**Work instruction:** All of the data is to be copied without a single change.

**Recorded information:**
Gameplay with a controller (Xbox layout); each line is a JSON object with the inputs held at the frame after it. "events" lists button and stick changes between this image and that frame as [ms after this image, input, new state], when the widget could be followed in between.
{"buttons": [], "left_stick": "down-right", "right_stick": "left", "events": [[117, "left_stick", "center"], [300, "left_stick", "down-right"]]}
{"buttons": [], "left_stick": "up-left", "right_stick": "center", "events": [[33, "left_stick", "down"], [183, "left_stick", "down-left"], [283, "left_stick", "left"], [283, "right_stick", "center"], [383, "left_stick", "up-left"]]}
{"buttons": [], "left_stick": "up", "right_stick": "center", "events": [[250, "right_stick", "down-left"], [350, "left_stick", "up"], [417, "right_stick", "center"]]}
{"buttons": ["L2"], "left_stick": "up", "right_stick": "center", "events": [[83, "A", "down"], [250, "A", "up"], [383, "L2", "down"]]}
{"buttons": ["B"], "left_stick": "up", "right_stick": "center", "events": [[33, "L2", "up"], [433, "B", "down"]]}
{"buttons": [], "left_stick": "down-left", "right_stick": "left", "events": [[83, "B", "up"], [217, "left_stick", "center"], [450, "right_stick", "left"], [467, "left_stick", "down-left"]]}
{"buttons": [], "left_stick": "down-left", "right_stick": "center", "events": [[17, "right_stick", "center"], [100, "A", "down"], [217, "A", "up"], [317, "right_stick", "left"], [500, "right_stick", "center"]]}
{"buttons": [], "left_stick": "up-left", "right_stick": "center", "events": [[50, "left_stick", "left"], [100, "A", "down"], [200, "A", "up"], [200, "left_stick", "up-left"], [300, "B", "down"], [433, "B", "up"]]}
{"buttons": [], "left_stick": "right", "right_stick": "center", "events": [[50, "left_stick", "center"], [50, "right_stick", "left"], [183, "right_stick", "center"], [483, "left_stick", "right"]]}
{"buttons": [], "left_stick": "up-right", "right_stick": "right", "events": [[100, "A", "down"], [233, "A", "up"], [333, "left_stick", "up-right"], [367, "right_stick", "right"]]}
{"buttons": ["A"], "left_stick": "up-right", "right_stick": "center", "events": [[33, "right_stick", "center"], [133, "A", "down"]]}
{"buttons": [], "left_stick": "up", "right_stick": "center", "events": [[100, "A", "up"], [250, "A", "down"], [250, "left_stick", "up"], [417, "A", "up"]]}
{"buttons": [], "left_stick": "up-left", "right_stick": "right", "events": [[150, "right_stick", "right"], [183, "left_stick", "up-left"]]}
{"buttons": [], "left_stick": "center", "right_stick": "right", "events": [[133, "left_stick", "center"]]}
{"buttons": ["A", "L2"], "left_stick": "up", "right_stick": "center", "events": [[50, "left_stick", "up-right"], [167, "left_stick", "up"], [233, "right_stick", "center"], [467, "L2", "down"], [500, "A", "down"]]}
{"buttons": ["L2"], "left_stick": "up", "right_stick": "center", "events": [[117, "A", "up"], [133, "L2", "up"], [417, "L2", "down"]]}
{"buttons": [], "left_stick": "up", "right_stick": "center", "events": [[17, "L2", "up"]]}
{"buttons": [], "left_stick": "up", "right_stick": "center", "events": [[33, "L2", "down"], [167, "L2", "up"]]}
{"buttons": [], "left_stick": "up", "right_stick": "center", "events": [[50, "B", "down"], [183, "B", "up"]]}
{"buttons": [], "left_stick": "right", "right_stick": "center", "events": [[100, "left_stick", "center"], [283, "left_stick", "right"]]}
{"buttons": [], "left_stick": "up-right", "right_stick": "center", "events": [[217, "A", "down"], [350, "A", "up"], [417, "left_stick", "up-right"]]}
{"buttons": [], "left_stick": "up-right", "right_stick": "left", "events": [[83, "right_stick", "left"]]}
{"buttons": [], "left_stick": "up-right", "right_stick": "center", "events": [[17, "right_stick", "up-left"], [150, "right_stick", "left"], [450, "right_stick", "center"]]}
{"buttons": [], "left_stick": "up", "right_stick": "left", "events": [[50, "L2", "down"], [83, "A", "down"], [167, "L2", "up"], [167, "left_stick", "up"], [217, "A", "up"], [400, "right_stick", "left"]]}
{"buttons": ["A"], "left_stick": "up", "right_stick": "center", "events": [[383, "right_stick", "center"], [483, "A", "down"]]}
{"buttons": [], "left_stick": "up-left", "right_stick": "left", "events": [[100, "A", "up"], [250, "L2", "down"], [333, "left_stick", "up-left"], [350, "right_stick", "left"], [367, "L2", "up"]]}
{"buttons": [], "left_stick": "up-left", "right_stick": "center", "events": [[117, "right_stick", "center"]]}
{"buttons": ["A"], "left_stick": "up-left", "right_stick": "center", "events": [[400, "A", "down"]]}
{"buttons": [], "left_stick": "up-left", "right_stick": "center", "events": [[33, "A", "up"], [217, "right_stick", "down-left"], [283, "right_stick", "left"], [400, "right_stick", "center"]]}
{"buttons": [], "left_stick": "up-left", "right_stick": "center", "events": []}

**Task output:**
Gameplay with a controller (Xbox layout); each line is a JSON object with the inputs held at the frame after it. "events" lists button and stick changes between this image and that frame as [ms after this image, input, new state], when the widget could be followed in between.
{"buttons": [], "left_stick": "down-right", "right_stick": "left", "events": [[117, "left_stick", "center"], [300, "left_stick", "down-right"]]}
{"buttons": [], "left_stick": "up-left", "right_stick": "center", "events": [[33, "left_stick", "down"], [183, "left_stick", "down-left"], [283, "left_stick", "left"], [283, "right_stick", "center"], [383, "left_stick", "up-left"]]}
{"buttons": [], "left_stick": "up", "right_stick": "center", "events": [[250, "right_stick", "down-left"], [350, "left_stick", "up"], [417, "right_stick", "center"]]}
{"buttons": ["L2"], "left_stick": "up", "right_stick": "center", "events": [[83, "A", "down"], [250, "A", "up"], [383, "L2", "down"]]}
{"buttons": ["B"], "left_stick": "up", "right_stick": "center", "events": [[33, "L2", "up"], [433, "B", "down"]]}
{"buttons": [], "left_stick": "down-left", "right_stick": "left", "events": [[83, "B", "up"], [217, "left_stick", "center"], [450, "right_stick", "left"], [467, "left_stick", "down-left"]]}
{"buttons": [], "left_stick": "down-left", "right_stick": "center", "events": [[17, "right_stick", "center"], [100, "A", "down"], [217, "A", "up"], [317, "right_stick", "left"], [500, "right_stick", "center"]]}
{"buttons": [], "left_stick": "up-left", "right_stick": "center", "events": [[50, "left_stick", "left"], [100, "A", "down"], [200, "A", "up"], [200, "left_stick", "up-left"], [300, "B", "down"], [433, "B", "up"]]}
{"buttons": [], "left_stick": "right", "right_stick": "center", "events": [[50, "left_stick", "center"], [50, "right_stick", "left"], [183, "right_stick", "center"], [483, "left_stick", "right"]]}
{"buttons": [], "left_stick": "up-right", "right_stick": "right", "events": [[100, "A", "down"], [233, "A", "up"], [333, "left_stick", "up-right"], [367, "right_stick", "right"]]}
{"buttons": ["A"], "left_stick": "up-right", "right_stick": "center", "events": [[33, "right_stick", "center"], [133, "A", "down"]]}
{"buttons": [], "left_stick": "up", "right_stick": "center", "events": [[100, "A", "up"], [250, "A", "down"], [250, "left_stick", "up"], [417, "A", "up"]]}
{"buttons": [], "left_stick": "up-left", "right_stick": "right", "events": [[150, "right_stick", "right"], [183, "left_stick", "up-left"]]}
{"buttons": [], "left_stick": "center", "right_stick": "right", "events": [[133, "left_stick", "center"]]}
{"buttons": ["A", "L2"], "left_stick": "up", "right_stick": "center", "events": [[50, "left_stick", "up-right"], [167, "left_stick", "up"], [233, "right_stick", "center"], [467, "L2", "down"], [500, "A", "down"]]}
{"buttons": ["L2"], "left_stick": "up", "right_stick": "center", "events": [[117, "A", "up"], [133, "L2", "up"], [417, "L2", "down"]]}
{"buttons": [], "left_stick": "up", "right_stick": "center", "events": [[17, "L2", "up"]]}
{"buttons": [], "left_stick": "up", "right_stick": "center", "events": [[33, "L2", "down"], [167, "L2", "up"]]}
{"buttons": [], "left_stick": "up", "right_stick": "center", "events": [[50, "B", "down"], [183, "B", "up"]]}
{"buttons": [], "left_stick": "right", "right_stick": "center", "events": [[100, "left_stick", "center"], [283, "left_stick", "right"]]}
{"buttons": [], "left_stick": "up-right", "right_stick": "center", "events": [[217, "A", "down"], [350, "A", "up"], [417, "left_stick", "up-right"]]}
{"buttons": [], "left_stick": "up-right", "right_stick": "left", "events": [[83, "right_stick", "left"]]}
{"buttons": [], "left_stick": "up-right", "right_stick": "center", "events": [[17, "right_stick", "up-left"], [150, "right_stick", "left"], [450, "right_stick", "center"]]}
{"buttons": [], "left_stick": "up", "right_stick": "left", "events": [[50, "L2", "down"], [83, "A", "down"], [167, "L2", "up"], [167, "left_stick", "up"], [217, "A", "up"], [400, "right_stick", "left"]]}
{"buttons": ["A"], "left_stick": "up", "right_stick": "center", "events": [[383, "right_stick", "center"], [483, "A", "down"]]}
{"buttons": [], "left_stick": "up-left", "right_stick": "left", "events": [[100, "A", "up"], [250, "L2", "down"], [333, "left_stick", "up-left"], [350, "right_stick", "left"], [367, "L2", "up"]]}
{"buttons": [], "left_stick": "up-left", "right_stick": "center", "events": [[117, "right_stick", "center"]]}
{"buttons": ["A"], "left_stick": "up-left", "right_stick": "center", "events": [[400, "A", "down"]]}
{"buttons": [], "left_stick": "up-left", "right_stick": "center", "events": [[33, "A", "up"], [217, "right_stick", "down-left"], [283, "right_stick", "left"], [400, "right_stick", "center"]]}
{"buttons": [], "left_stick": "up-left", "right_stick": "center", "events": []}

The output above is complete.